● **Material for this task**

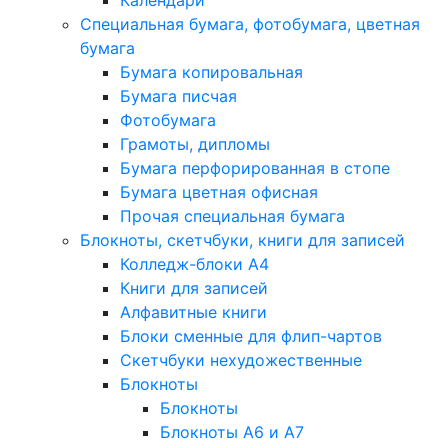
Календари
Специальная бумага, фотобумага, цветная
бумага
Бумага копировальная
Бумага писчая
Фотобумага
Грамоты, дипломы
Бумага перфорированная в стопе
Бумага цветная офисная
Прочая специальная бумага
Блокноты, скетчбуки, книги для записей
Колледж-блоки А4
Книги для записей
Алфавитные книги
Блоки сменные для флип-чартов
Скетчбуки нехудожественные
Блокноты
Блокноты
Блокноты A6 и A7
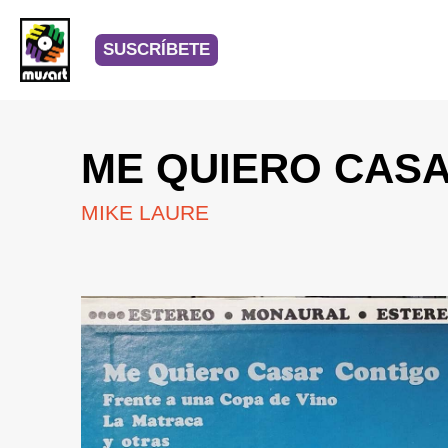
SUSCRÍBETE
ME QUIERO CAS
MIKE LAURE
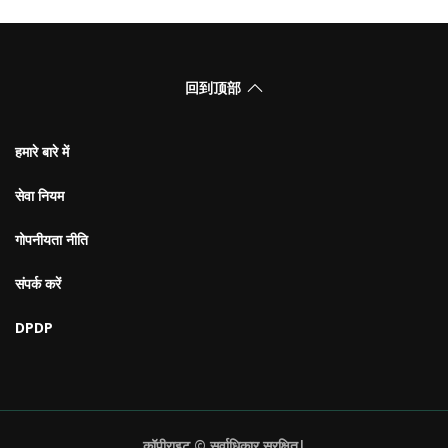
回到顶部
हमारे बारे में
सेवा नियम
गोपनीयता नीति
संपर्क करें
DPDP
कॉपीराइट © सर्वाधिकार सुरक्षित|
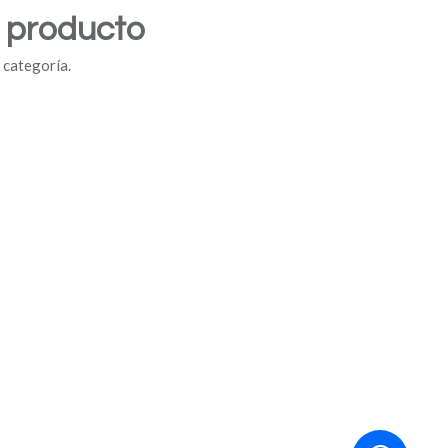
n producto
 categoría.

● **Task details**
From the material above, reproduce everything verbatim except the pictures.

● **Response to the task**
Календари
Специальная бумага, фотобумага, цветная
бумага
Бумага копировальная
Бумага писчая
Фотобумага
Грамоты, дипломы
Бумага перфорированная в стопе
Бумага цветная офисная
Прочая специальная бумага
Блокноты, скетчбуки, книги для записей
Колледж-блоки А4
Книги для записей
Алфавитные книги
Блоки сменные для флип-чартов
Скетчбуки нехудожественные
Блокноты
Блокноты
Блокноты A6 и A7
SUSCRÍBETE
ME QUIERO CAS
MIKE LAURE
回到顶部
हमारे बारे में
सेवा नियम
गोपनीयता नीति
संपर्क करें
DPDP
कॉपीराइट © सर्वाधिकार सुरक्षित|
n producto
 categoría.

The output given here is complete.